Top of Collected material
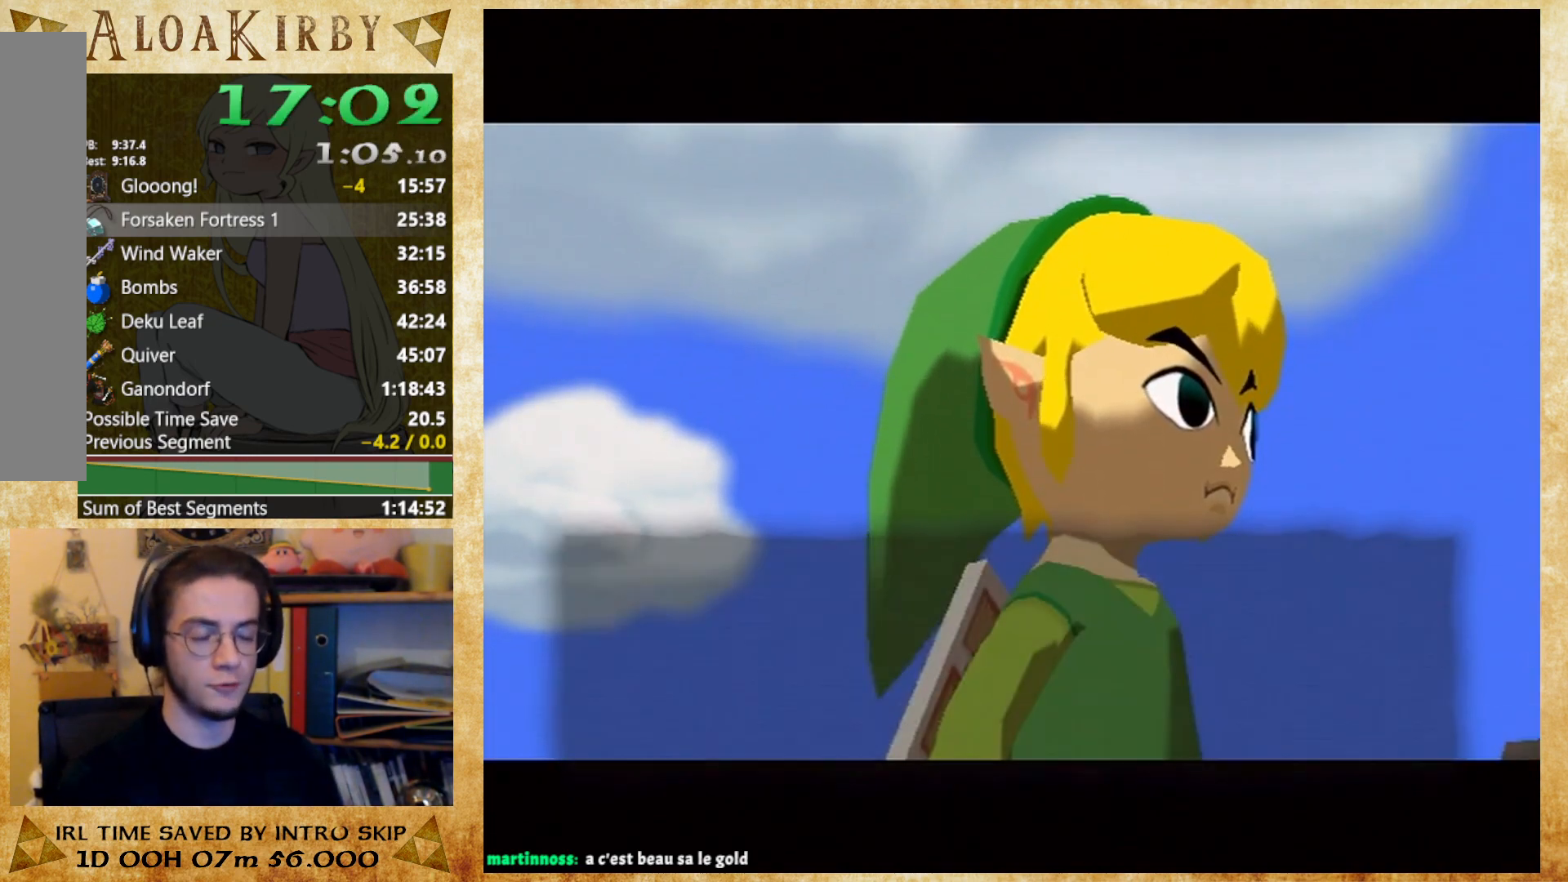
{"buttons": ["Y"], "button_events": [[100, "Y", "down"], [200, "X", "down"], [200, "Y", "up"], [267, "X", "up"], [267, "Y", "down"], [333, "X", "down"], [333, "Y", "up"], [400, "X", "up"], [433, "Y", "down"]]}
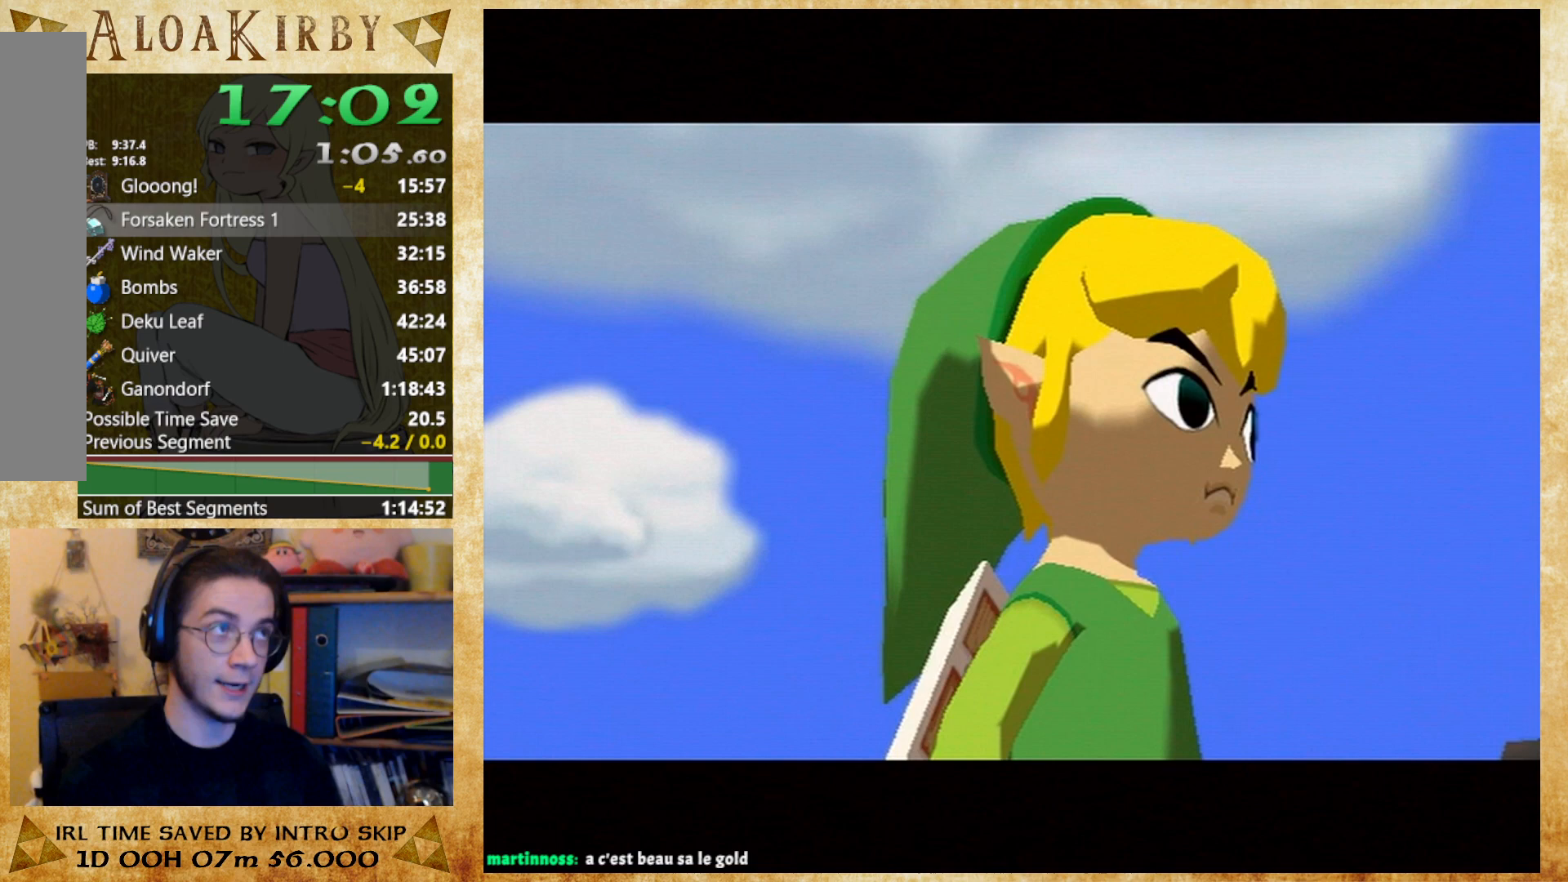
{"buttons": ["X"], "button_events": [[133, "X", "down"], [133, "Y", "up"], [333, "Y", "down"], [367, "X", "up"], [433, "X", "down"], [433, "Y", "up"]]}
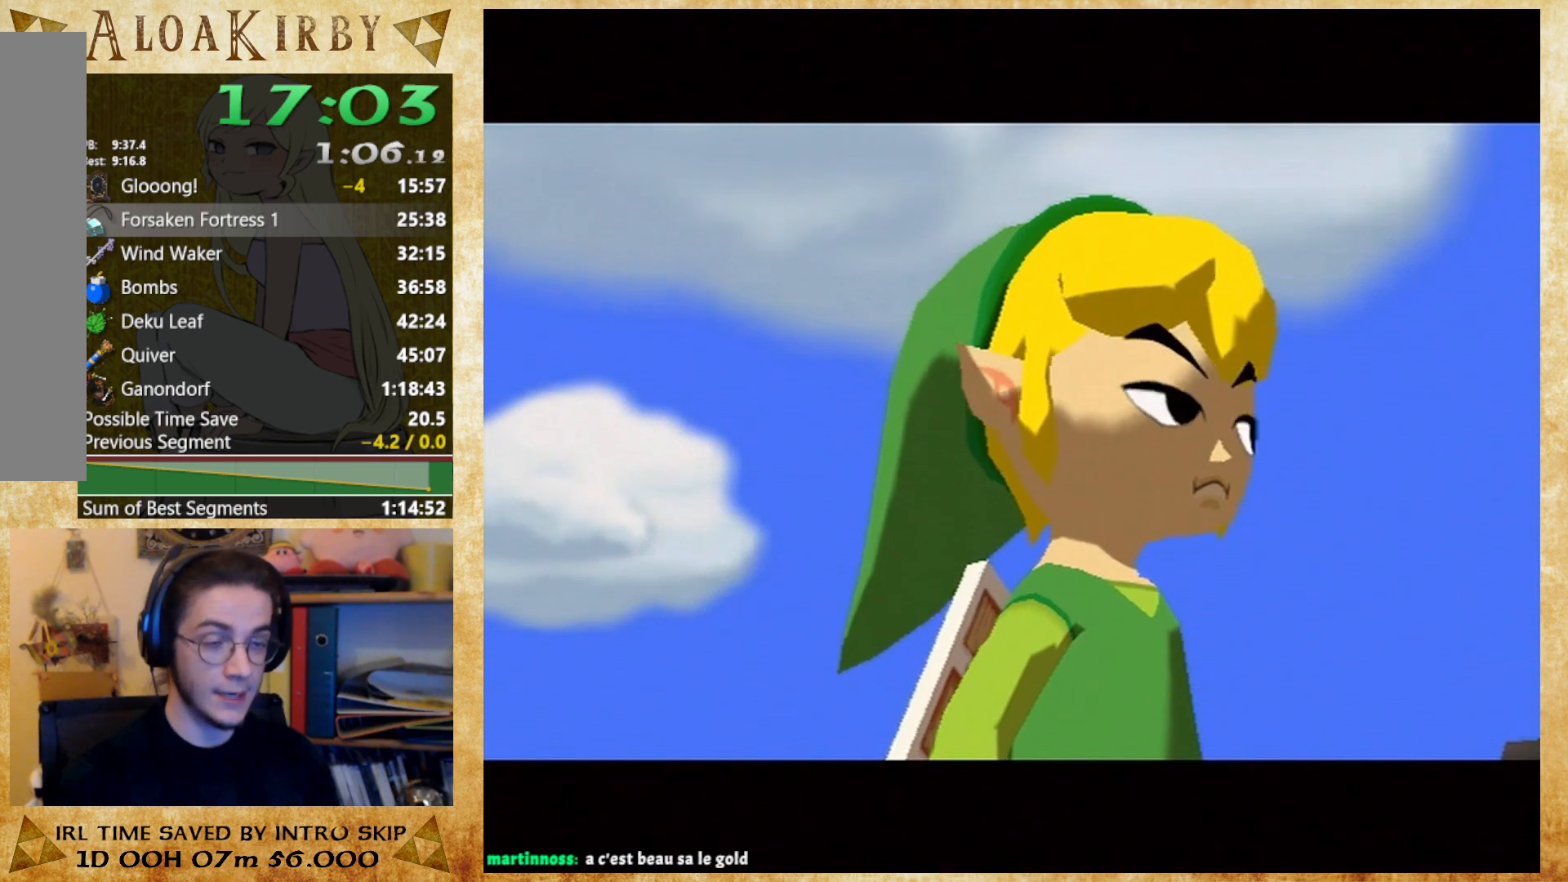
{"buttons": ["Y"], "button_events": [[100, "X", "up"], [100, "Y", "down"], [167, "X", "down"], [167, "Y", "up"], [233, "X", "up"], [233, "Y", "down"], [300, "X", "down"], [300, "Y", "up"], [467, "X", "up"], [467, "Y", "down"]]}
Bottom of Collected material
[Assignment]: Output all the data above verbatim, leaving out images.

[Task solution]:
{"buttons": ["Y"], "button_events": [[100, "Y", "down"], [200, "X", "down"], [200, "Y", "up"], [267, "X", "up"], [267, "Y", "down"], [333, "X", "down"], [333, "Y", "up"], [400, "X", "up"], [433, "Y", "down"]]}
{"buttons": ["X"], "button_events": [[133, "X", "down"], [133, "Y", "up"], [333, "Y", "down"], [367, "X", "up"], [433, "X", "down"], [433, "Y", "up"]]}
{"buttons": ["Y"], "button_events": [[100, "X", "up"], [100, "Y", "down"], [167, "X", "down"], [167, "Y", "up"], [233, "X", "up"], [233, "Y", "down"], [300, "X", "down"], [300, "Y", "up"], [467, "X", "up"], [467, "Y", "down"]]}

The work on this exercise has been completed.